The novel was available as an ebook as early as 2010, and as part of a boxed set. An audiobook edition was published December 13, 2005, read by actor and narrator Paul Boehmer.

School Library Journal called it "an engrossing adventure for fantasy fans and for those new to the genre." Common Sense Media gave it a 5/5 and credited the book's "strong characters, vivid descriptions, flawless pacing, breathless excitement, laughs and scares, and a vision that makes this fantasy very different."
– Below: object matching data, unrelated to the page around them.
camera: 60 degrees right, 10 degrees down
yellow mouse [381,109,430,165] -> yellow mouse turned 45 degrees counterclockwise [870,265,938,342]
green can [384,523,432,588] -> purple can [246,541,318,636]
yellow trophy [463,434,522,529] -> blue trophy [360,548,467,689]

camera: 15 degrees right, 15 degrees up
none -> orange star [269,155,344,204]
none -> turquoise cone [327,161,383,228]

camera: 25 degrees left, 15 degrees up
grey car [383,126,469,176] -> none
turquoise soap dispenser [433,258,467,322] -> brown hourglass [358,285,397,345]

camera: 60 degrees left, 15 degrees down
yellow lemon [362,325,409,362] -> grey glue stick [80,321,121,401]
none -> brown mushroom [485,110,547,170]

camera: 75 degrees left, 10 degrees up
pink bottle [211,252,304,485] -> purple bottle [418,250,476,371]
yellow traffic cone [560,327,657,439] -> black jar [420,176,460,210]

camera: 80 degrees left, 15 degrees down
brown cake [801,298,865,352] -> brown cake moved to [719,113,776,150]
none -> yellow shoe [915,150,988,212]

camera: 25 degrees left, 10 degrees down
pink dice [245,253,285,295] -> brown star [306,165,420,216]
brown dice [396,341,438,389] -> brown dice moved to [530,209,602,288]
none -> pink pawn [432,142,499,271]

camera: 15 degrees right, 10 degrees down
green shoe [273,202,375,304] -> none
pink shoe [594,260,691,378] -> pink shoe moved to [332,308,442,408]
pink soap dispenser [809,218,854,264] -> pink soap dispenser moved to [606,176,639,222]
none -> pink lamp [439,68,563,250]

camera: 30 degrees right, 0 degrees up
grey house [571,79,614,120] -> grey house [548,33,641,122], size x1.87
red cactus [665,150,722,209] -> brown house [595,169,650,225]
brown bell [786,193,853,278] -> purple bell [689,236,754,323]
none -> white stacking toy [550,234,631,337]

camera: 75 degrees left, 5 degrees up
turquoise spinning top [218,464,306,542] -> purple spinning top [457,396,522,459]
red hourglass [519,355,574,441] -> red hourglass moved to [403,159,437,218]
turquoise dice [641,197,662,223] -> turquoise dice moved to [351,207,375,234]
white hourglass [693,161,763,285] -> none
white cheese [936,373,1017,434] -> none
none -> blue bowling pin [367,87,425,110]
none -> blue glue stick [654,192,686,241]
The book has also been praised for covering political themes, such as war and genocide, while still maintaining an adventurous feeling. Collins herself has stated that "she spent hours ... plotting strategic alliances that would make military sense" in a way that kept such themes accessible for younger audiences. Publishers Weekly's review of the novel was "starred", an honor reserved for books of "exceptional merit". The reviewer stated, "Collins does a grand job of world-building, with a fine economy of words-no unnecessary details bog down either the setting or the invigorating story. In her world, a child singing "Patty-Cake" can change the course of history and a stoic rat can mourn the fact that although he is able to read, he cannot write because he has no thumb. Unlike Gregor who cannot wait to leave, readers will likely find it to be a fantastically engaging place."

Despite the mainly positive reviews, the novel has received some negative criticism. One critical review by Children's Literature writer Tina Gregory points out that "the novel lacks at certain points necessary descriptive details of the characters and settings. For instance, the descriptions of Regalia, the Underland city, and many of the book's characters should be so distinct that we visualize them." The same School Library Journal review which praised the novel's "exciting scenes and cliff-hanger chapters" also had this to say: "Gregor is not the most compelling figure at first, but as the story progresses he becomes more interesting, maturing through the challenges he faces."

== Awards ==
Gregor the Overlander was named a Kirkus Reviews Editors' Choice and placed third for the Nutmeg Children's Book Award in 2006 in the intermediate category. It was also nominated for the Kansas William Allen White Children's Book Award, the Pacific Northwest Young Reader's Choice Award, and several other awards. It won the Pennsylvania Young Readers' Choice Award for 2005–2006 and was the first runner-up for the Texas Bluebonnet Award. It was also awarded the Notable Children's Recordings Award in 2006.